**Extract to read**
▼▼▼
# other than footbridge???



## richmondpainting (Feb 24, 2012)

Anyone know of any companies similar to footbridge that does the same kind of deal? 

I also have a roofing company but my area is taken bye another contractor and Aaron won't work with me on the roofing end......


----------



## RCP (Apr 18, 2007)

There are very few construction specific providers, check out Darren Slaughter.


----------



## richmondpainting (Feb 24, 2012)

I requested information from Darren slaughter....I didn't see much on pricing or results or sites he has done in the past.....it sucks I can't work with footbridge my painting site is doing awesome and its not even summer yet... bet it would of done wonders for roofing...


----------



## DarrenSlaughter (Jul 16, 2010)

richmondpainting said:


> I requested information from Darren slaughter....I didn't see much on pricing or results or sites he has done in the past.....it sucks I can't work with footbridge my painting site is doing awesome and its not even summer yet... bet it would of done wonders for roofing...
▲▲▲
**Data**
▼▼▼
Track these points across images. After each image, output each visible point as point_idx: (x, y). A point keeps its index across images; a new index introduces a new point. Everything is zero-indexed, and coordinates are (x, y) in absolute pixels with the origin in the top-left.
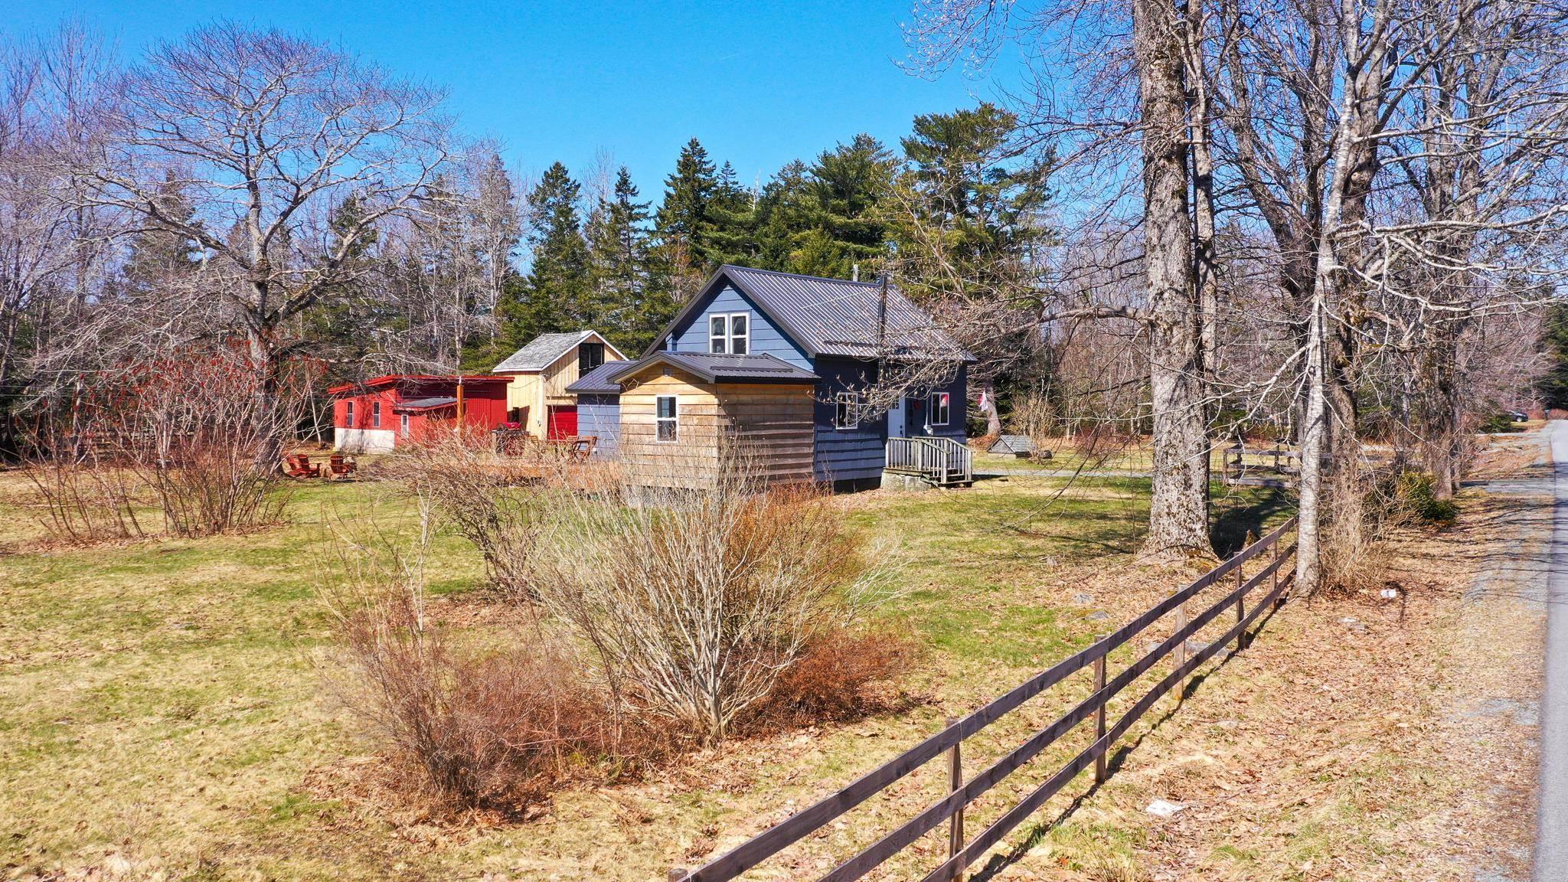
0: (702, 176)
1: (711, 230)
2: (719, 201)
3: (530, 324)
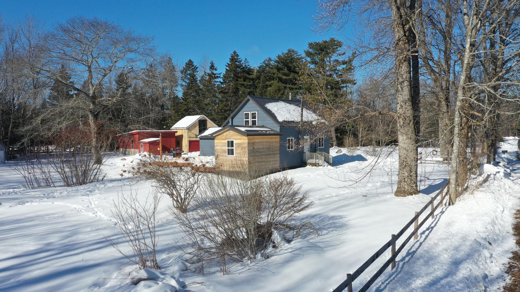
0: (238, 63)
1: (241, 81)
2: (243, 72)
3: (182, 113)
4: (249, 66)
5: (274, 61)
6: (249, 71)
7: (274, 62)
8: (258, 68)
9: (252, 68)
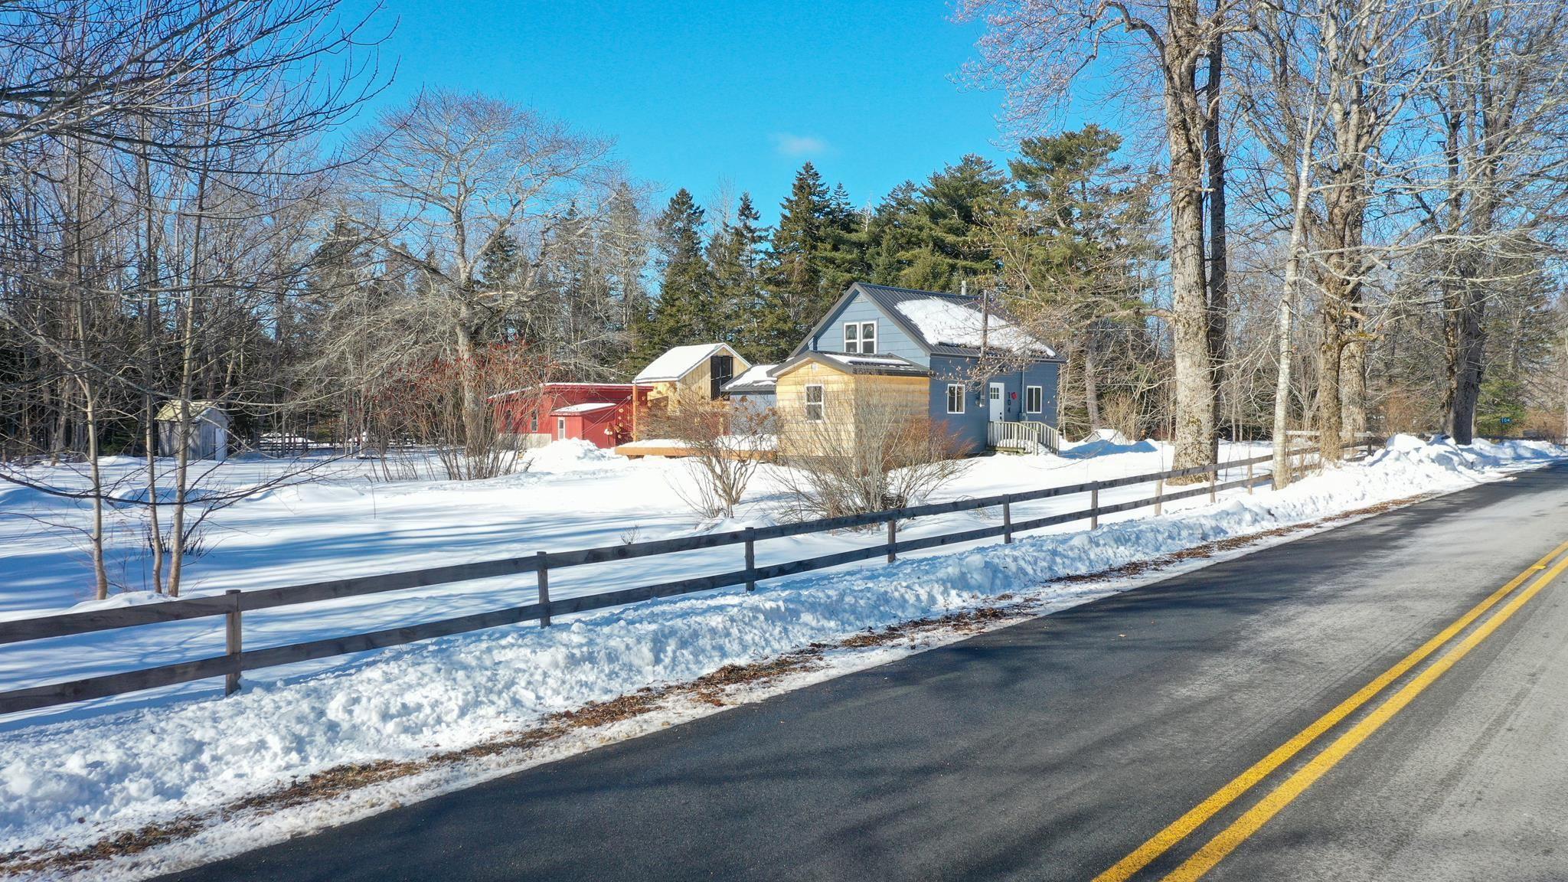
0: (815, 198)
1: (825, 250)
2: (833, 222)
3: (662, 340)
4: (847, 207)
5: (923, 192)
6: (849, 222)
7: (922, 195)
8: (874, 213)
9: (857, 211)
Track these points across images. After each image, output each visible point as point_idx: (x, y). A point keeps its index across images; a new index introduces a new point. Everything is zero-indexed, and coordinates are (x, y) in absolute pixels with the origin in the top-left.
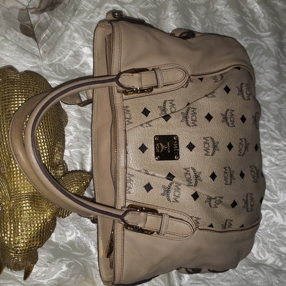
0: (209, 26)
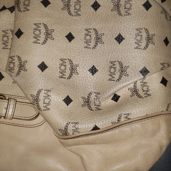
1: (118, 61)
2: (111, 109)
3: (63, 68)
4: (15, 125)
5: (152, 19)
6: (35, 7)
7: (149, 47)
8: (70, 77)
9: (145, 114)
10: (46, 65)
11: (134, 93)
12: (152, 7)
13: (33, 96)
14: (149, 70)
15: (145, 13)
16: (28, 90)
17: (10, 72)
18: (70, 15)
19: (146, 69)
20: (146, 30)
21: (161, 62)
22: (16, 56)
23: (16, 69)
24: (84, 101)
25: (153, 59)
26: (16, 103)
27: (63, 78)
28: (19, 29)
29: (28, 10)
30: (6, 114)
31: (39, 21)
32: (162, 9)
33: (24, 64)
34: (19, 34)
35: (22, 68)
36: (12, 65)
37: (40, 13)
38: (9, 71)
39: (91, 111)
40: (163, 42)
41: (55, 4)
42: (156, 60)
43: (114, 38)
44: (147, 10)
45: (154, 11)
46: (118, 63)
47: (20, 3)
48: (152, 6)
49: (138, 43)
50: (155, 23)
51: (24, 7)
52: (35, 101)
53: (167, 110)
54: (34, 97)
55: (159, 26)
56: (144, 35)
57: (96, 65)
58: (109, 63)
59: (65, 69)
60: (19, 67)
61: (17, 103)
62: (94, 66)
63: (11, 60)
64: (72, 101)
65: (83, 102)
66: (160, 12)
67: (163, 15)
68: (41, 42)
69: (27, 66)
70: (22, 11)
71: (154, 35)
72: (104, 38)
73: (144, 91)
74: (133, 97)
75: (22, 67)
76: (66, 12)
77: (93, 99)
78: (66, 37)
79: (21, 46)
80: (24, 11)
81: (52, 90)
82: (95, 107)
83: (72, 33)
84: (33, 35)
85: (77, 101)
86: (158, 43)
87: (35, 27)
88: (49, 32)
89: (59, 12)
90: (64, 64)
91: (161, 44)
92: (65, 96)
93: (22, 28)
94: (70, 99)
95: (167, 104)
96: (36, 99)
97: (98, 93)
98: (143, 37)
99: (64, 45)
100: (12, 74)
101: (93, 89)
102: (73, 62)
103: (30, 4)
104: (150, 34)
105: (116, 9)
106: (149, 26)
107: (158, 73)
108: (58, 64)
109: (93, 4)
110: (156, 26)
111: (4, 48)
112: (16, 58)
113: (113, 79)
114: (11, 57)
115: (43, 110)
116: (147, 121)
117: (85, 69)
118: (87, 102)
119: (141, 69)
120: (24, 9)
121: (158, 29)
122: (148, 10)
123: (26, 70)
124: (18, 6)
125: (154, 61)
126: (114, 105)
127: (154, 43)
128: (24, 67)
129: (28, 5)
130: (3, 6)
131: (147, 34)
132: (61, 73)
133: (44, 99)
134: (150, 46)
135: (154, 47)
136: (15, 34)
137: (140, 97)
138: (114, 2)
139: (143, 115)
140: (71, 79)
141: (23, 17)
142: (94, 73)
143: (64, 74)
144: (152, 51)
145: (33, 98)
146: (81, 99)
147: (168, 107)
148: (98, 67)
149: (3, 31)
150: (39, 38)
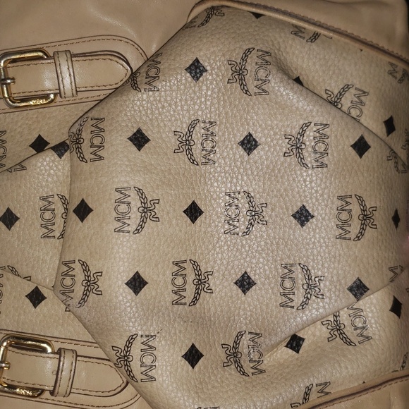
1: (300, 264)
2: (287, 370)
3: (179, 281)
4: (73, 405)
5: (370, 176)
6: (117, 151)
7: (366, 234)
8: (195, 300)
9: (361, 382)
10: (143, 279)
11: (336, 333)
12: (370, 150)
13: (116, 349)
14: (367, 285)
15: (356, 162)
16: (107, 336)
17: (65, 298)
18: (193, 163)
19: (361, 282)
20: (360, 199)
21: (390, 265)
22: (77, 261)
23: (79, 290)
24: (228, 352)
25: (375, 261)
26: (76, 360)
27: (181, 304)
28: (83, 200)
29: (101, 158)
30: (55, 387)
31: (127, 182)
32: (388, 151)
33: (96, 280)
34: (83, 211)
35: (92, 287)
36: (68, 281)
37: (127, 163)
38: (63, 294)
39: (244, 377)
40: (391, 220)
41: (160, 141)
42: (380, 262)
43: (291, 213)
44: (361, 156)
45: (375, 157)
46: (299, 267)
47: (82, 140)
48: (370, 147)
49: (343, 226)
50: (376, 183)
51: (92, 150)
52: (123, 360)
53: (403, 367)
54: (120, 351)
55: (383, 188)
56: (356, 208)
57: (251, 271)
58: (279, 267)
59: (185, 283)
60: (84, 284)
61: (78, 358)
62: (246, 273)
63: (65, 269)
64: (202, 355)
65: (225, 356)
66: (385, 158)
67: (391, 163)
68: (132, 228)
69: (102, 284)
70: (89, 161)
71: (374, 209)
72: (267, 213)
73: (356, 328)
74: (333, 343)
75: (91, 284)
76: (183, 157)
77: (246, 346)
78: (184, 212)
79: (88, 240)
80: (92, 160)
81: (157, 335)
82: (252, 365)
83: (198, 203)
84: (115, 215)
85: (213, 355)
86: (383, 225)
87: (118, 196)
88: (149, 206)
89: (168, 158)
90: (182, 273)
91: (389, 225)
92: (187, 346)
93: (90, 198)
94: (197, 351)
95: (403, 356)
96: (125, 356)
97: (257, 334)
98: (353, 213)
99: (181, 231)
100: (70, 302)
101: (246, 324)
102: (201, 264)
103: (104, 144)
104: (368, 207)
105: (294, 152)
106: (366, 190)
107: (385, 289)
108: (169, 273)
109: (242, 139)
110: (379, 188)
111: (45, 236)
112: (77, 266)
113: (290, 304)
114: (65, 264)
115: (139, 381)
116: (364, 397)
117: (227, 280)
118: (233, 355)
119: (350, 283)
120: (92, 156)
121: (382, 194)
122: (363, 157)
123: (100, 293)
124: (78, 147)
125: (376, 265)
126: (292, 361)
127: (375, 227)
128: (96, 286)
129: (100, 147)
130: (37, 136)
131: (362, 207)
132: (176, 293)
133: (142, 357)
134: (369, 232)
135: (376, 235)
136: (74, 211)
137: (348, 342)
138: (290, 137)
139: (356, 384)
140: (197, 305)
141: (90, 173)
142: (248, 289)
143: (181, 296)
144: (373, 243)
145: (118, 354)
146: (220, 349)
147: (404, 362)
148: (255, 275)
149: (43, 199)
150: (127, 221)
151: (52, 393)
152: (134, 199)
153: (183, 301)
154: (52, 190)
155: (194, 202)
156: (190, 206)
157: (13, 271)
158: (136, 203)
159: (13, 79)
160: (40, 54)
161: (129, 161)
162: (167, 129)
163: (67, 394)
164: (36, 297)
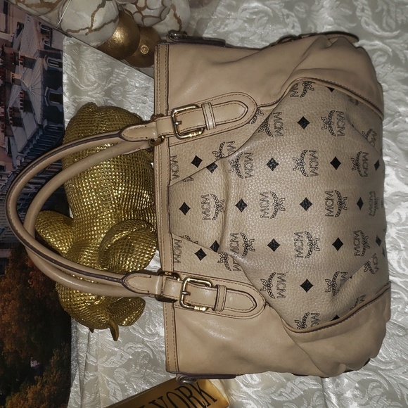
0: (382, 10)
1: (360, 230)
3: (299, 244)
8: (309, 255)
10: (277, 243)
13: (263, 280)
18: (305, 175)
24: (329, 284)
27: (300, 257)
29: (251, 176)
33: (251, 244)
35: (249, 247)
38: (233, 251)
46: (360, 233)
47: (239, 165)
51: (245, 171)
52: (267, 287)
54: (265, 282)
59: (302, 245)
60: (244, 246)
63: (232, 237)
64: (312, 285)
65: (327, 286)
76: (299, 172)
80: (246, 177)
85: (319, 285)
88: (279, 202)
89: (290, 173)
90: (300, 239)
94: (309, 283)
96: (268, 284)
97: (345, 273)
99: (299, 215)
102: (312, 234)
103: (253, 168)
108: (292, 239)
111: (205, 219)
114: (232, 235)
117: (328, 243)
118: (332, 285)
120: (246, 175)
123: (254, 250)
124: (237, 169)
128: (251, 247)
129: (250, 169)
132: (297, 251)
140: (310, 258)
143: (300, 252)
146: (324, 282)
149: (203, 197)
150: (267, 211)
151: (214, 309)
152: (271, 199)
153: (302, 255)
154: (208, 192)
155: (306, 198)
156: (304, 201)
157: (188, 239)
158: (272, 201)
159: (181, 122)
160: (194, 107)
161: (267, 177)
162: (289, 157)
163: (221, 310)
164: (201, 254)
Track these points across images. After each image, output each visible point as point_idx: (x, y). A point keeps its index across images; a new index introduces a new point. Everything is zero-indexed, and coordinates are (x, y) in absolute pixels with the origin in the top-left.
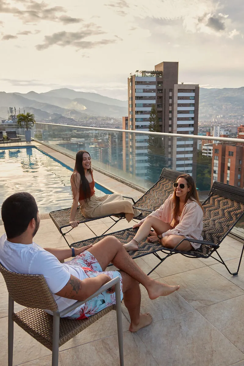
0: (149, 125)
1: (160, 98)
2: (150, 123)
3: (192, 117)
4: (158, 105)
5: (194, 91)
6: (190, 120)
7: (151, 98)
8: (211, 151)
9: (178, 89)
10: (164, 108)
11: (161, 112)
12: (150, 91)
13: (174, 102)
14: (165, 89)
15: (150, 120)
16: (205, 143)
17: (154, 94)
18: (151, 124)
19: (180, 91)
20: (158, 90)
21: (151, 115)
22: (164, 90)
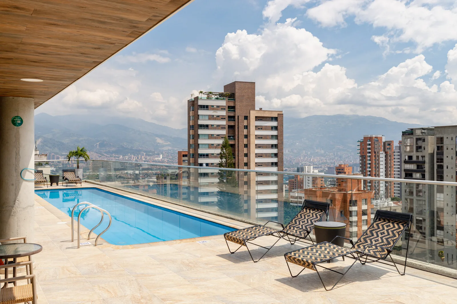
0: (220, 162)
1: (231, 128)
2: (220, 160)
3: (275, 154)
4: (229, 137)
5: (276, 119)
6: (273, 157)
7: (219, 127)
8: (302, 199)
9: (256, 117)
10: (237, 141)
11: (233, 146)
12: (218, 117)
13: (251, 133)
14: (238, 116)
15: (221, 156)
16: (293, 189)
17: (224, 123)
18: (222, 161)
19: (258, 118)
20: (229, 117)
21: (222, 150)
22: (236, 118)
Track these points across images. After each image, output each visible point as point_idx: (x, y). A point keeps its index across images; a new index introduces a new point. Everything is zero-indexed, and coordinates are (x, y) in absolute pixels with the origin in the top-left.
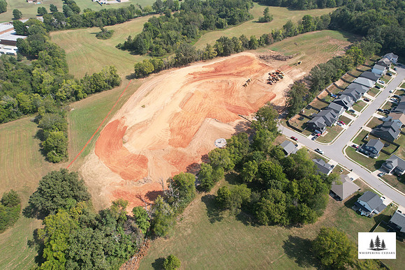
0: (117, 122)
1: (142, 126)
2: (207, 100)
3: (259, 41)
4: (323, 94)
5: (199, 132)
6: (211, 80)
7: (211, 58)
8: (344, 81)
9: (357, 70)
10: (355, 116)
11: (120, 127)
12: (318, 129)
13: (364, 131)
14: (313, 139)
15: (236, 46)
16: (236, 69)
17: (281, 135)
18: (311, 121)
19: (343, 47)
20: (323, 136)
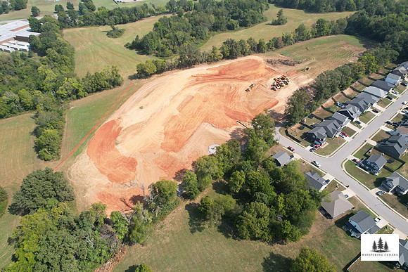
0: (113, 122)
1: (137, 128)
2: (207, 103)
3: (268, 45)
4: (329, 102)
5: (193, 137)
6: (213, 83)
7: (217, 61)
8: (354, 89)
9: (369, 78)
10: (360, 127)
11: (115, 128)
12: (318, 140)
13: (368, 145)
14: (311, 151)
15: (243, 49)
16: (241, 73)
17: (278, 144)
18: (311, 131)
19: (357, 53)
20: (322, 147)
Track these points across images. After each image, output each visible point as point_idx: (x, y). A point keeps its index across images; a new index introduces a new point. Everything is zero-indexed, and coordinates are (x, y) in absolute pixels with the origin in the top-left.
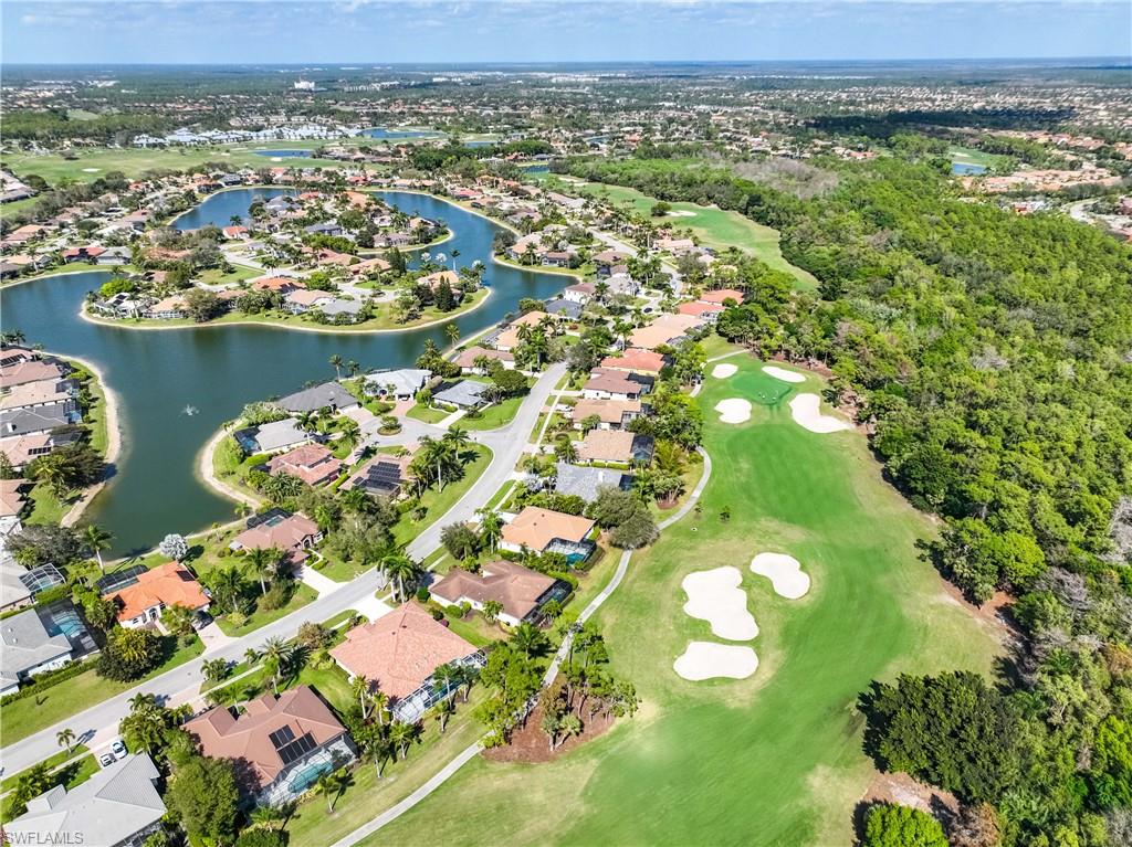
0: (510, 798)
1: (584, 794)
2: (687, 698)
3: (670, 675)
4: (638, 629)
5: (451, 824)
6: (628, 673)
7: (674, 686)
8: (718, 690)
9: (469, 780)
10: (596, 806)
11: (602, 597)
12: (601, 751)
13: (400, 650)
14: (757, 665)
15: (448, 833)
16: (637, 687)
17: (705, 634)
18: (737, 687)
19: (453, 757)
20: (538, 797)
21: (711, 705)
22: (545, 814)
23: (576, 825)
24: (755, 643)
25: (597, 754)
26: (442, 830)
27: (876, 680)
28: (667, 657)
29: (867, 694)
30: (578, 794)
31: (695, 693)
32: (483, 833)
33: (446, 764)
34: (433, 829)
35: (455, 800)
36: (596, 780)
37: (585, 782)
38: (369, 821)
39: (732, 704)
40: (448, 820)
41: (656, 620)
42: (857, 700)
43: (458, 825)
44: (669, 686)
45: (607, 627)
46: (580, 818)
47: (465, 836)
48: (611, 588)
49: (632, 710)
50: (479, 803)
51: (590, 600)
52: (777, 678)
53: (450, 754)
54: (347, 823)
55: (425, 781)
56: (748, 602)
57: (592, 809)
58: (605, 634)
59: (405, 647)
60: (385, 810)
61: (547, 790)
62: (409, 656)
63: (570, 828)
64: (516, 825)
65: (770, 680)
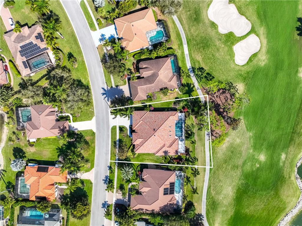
▲▲▲
Rewrite the part of the forum thread on alternatives to footbridge that opens with the words containing "Anyone know of" and closes with "out Darren Slaughter.", changing "roofing" to "siding".

**Your solution**
Anyone know of any companies similar to footbridge that does the same kind of deal? 

I also have a siding company but my area is taken bye another contractor and Aaron won't work with me on the siding end......


----------



## RCP (Apr 18, 2007)

There are very few construction specific providers, check out Darren Slaughter.